Bisan Odeh, 23, bekerja pada proyek-proyek yang mendukung pemuda Gaza, inisiatif komunitas dan industri produksi konten. Dia menulis cerita yang mewujudkan realitas masyarakatnya dan menghasilkan video sosial.

“Bagi saya, membuat konten di halaman Instagram saya adalah hal termanis yang saya lakukan dalam hidup, dan baru-baru ini saya telah memproduksi program media sosial, yang terakhir disebut 'Hakawatiyia' [Pendongeng].”

Selama serangan terakhir di Gaza, Bisan merasa bahwa wilayah yang dikepung telah dilupakan, bahwa korban – banyak anak-anak dan wanita – hanya dilaporkan sebagai angka.

Bisan mengatakan kepada Al Jazeera bahwa dia mulai merekam video setelah menyelidiki orang-orang yang terbunuh dalam serangan Israel . Dia mengatakan mereka termasuk ibu dari pengantin pria yang terbunuh pada hari pernikahan putranya dan warga sipil tak berdosa lainnya, termasuk 16 anak-anak.

"Daftarnya terus berlanjut," katanya. “Saat itu, saya memutuskan untuk mempublikasikan video yang berbicara tentang para korban di Gaza. Itu bukan angka dan apa yang terjadi pada kami sudah cukup.”

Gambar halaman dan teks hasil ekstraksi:
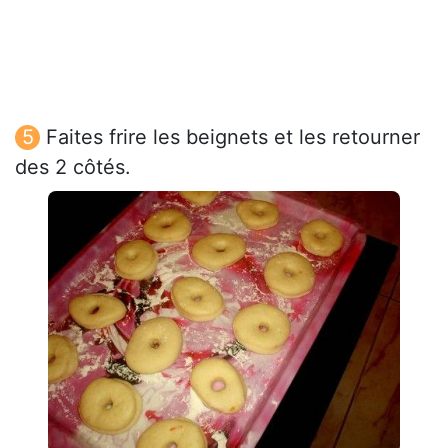
Faites frire les beignets et les retourner
des 2 côtés.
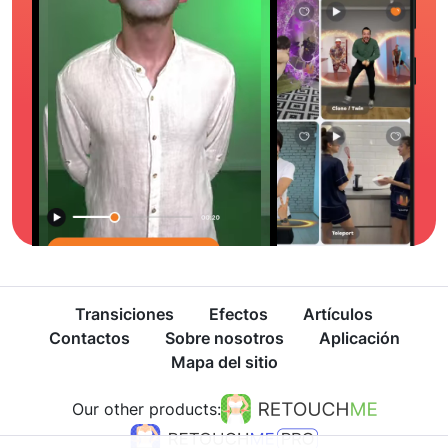
Transiciones
Efectos
Artículos
Contactos
Sobre nosotros
Aplicación
Mapa del sitio
Our other products:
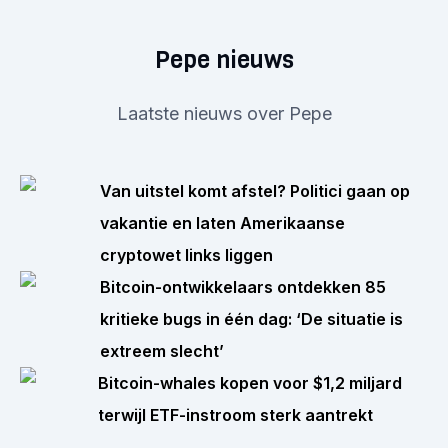
Pepe nieuws
Laatste nieuws over Pepe
Van uitstel komt afstel? Politici gaan op
vakantie en laten Amerikaanse
cryptowet links liggen
Bitcoin-ontwikkelaars ontdekken 85
kritieke bugs in één dag: ‘De situatie is
extreem slecht’
Bitcoin-whales kopen voor $1,2 miljard
terwijl ETF-instroom sterk aantrekt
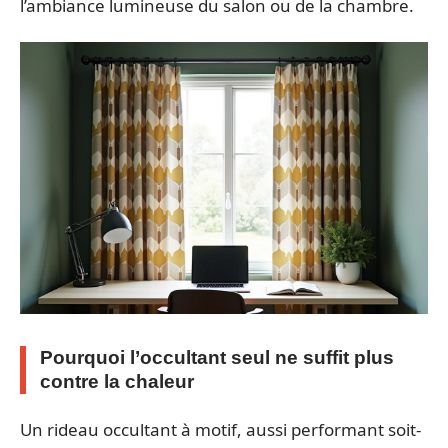
l’ambiance lumineuse du salon ou de la chambre.
Pourquoi l’occultant seul ne suffit plus
contre la chaleur
Un rideau occultant à motif, aussi performant soit-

▶ [Tugas Latihan]:
(A) Jawab pertanyaan berikut berdasarkan teks tentang Bisan Odeh:
(i) Berapa usia Bisan Odeh?
(ii) Apa judul program media sosial terakhir yang diproduksi Bisan?
(iii) Berapa jumlah anak-anak yang disebut termasuk di antara warga sipil yang terbunuh?
(B) Tuliskan kembali bagian teks tentang Bisan Odeh mulai dari "Selama serangan terakhir" sampai dengan "dilaporkan sebagai angka.", tanpa mengubah satu kata pun.

▶ [Daftar Jawaban]:
(A)
(i) 23 tahun.
(ii) 'Hakawatiyia' [Pendongeng].
(iii) 16 anak-anak.

(B)
Selama serangan terakhir di Gaza, Bisan merasa bahwa wilayah yang dikepung telah dilupakan, bahwa korban – banyak anak-anak dan wanita – hanya dilaporkan sebagai angka.